Long Island Rail Road station in Nassau County, New York

Centre Avenue is one of two Long Island Rail Road stations located within East Rockaway, in Nassau County, New York. The station is officially located at Forest Avenue, between Rocklyn and Centre Avenues – one block east of Atlantic Avenue.

==History==
The station was opened in 1898 by the New York and Long Beach Railroad and originally was known as South Lynbrook station until 1924.

Centre Avenue station was originally located a block to the west and had a station house, but was moved east when high-level platforms were installed in the late 1960s in order to facilitate the new M1 railcars. Parts of the original platform are still visible along the trackside towards Lynbrook.

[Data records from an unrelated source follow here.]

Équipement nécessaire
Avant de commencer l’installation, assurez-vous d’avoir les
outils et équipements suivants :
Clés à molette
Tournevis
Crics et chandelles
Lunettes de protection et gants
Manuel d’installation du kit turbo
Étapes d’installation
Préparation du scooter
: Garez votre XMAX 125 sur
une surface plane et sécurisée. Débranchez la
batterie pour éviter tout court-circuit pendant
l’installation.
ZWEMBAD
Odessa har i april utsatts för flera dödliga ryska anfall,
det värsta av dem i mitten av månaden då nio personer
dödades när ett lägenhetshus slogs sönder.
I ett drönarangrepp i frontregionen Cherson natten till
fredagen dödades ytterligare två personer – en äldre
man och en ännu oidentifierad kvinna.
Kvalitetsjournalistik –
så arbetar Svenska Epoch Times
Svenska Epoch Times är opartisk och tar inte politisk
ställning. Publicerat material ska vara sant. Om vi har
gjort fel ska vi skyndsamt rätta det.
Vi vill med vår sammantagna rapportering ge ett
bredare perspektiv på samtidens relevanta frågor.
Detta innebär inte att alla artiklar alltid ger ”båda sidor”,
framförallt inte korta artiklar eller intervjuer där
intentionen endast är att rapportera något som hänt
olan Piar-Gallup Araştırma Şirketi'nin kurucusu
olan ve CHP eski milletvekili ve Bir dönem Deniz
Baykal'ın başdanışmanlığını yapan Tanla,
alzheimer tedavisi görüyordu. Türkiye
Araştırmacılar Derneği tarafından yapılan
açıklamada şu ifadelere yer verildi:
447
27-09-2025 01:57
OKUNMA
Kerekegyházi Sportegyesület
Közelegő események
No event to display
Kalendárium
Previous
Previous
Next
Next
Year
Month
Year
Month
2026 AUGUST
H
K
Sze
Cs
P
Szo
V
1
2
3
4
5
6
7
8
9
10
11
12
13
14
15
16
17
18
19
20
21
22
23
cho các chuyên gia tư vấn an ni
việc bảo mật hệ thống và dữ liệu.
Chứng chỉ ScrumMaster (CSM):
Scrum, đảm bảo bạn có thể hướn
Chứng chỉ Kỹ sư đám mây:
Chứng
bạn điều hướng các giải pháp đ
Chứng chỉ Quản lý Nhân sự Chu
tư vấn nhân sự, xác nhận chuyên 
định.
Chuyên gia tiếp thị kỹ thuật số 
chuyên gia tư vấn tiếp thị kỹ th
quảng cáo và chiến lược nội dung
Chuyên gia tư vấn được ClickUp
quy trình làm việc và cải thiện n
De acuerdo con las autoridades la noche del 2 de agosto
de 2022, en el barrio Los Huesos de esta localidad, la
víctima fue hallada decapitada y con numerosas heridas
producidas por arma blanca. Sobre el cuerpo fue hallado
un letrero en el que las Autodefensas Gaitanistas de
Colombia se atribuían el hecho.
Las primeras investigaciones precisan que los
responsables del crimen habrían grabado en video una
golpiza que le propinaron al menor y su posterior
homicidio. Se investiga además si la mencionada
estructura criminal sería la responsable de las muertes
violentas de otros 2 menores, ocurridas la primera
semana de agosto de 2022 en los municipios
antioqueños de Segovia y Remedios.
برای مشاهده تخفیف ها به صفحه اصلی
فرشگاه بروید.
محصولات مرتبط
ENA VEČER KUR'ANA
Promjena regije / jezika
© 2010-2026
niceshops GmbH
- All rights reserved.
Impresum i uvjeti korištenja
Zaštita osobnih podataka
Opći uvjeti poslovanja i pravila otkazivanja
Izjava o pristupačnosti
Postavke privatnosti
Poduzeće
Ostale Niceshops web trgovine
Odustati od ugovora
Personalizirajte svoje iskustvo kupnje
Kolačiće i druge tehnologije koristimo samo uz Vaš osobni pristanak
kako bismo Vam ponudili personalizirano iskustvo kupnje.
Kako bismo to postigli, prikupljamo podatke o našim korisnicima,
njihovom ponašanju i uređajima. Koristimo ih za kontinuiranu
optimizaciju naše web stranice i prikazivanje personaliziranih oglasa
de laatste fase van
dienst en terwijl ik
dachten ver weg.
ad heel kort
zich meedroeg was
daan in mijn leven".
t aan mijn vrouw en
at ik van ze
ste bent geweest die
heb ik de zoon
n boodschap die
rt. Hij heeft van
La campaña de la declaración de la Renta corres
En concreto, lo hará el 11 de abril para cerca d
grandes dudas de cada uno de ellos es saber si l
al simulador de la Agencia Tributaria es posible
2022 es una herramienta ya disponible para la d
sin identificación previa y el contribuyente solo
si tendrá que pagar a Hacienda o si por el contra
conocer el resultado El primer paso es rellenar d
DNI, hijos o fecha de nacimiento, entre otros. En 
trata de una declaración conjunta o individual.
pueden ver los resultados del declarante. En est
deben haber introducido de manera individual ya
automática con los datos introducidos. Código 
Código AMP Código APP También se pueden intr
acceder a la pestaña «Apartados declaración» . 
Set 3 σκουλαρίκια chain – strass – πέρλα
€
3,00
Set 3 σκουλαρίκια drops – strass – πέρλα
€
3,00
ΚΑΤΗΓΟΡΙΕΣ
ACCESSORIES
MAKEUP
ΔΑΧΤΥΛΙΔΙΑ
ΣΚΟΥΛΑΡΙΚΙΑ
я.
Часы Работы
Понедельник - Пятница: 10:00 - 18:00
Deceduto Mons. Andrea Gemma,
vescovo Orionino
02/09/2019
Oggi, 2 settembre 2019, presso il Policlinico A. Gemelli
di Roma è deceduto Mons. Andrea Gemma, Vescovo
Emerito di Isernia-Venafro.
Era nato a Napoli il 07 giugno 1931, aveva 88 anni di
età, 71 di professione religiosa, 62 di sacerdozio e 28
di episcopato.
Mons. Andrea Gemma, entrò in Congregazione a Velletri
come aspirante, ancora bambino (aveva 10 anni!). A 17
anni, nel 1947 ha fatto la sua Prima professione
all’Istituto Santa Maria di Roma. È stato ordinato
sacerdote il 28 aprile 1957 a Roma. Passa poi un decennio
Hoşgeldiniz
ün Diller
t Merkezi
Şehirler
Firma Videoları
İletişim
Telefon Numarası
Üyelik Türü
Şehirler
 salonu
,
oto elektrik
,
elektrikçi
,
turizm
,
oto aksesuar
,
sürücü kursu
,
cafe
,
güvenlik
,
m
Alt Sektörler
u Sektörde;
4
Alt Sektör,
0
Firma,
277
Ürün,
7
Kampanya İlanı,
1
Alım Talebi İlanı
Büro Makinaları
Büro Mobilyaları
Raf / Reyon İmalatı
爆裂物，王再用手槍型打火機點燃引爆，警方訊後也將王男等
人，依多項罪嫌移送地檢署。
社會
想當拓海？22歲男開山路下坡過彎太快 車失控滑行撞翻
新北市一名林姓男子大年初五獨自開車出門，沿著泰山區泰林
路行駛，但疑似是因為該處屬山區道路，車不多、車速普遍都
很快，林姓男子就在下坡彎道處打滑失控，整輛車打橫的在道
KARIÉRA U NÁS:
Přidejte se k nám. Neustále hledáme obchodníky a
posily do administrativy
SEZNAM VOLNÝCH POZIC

Like all other Long Beach Branch stations east & south of Lynbrook, the Centre Avenue station saw temporary service reductions following Hurricane Sandy in 2012, due to the third rail infrastructure being damaged by saltwater from storm surge; diesel trains operated service on the branch until the restoration of electric service, following the completion of repairs to the electrical infrastructure along the branch.

==Station layout==
The Centre Avenue station has two high-level side platforms, each 10 cars long, with shelters and ticket vending machines; the station is wheelchair-accessible.
Platform A, side platform
| Track 1 | ← toward or |
| Track 2 | toward → |
Platform B, side platform

=== Parking ===
Parking is available for vehicles with East Rockaway village residential permits and is located one block west, near the site of the former, original station. Limited non-resident parking is also available.